Deregulation on a wide scale, not more layers of regulation that regulate earlier regulations are the only cure.

I disagree. I think it’s very unlikely complete deregulation of the ISP market would accomplish anything other than allowing the ISPs to abuse their monopoly however they wish. There would not be a rush to spend billions of dollars digging up the ground and laying redundant infrastructure to compete with these incumbents. This business is nearly a natural monopoly, and needs to be treated as such. If we pretend that the market will sort it out if left to its own devices, we’ll be in an even worse situation than we find ourselves now.

Zonker says:

Re: Re: Re: Re:

Deregulation is precisely what eliminated competition in the ISP business. In the USA, there were more than 200 dial-up ISPs (“telecommunications services” under Title II) in 1999-2000. Technology started shifting from phone line service to cable service, which the FCC deregulated by classifying cable internet as an “information service” and forbearing their authority to regulate them as a “telecommunications service” (Ninth Circuit said they are both).

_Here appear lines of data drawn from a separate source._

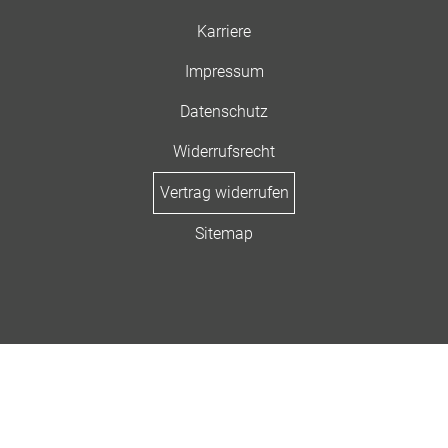
Karriere
Impressum
Datenschutz
Widerrufsrecht
Vertrag widerrufen
Sitemap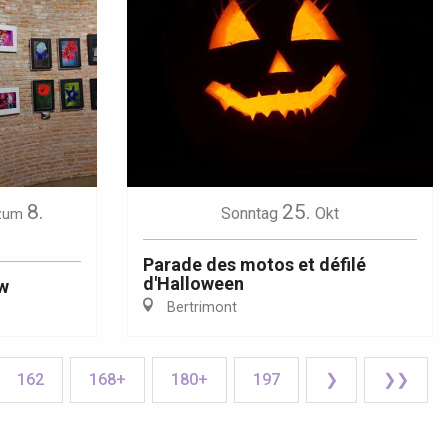
8.
25.
Sonntag
Okt
 zum
Parade des motos et défilé
d'Halloween
ow
Bertrimont
162
168+
180+
197
❯
❯❯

The dot com bubble burst shortly after and most dial up ISPs went out of business while the cable service providers enjoyed their unregulated monopoly within their respective geographical regions. What used to be dozens of cable companies have since undergone merger after merger with larger and larger rivals until you have little more than five left today (Comcast, Time Warner, Cox, Charter, Frontier/Verizon FIOS), soon to be only three (Comcast/Time Warner/Charter, Cox, Frontier FIOS).

Since competing ISPs cannot use the existing infrastructure enjoyed by the cable companies, they have to build their own at great expense in the hope of making enough to recoup their investment, while the large cable companies enjoy massive profits that only get larger the less they invest in expanding coverage or capacity and higher the rates levied on their captive customer base.

So we can see plainly that deregulation of the ISP market has not worked and reinforces the existing monopoly. When it was at least somewhat regulated back in the 1990s there was competition and a lot of it. Now there has been practically no regulation and we have fewer competitors in the nation than we have fingers on one hand, and even less than that available within the same local area (0-3 ISPs depending on where you live, most have only 1).

John Mitchell (profile) says:

Republicans want to strengthen antitrust laws? LOL

If a Republican Congress says it prefers to make antitrust laws the preferred way of dealing with something, what it really means is it doesn’t want to deal with something. Ever since Reagan teamed up with the Chicago School Kool-Aid makers, “antitrust law” has been that weird uncle everyone tries to ignore during Thanksgiving dinners – a mere shadow of what it was 50-60 years ago.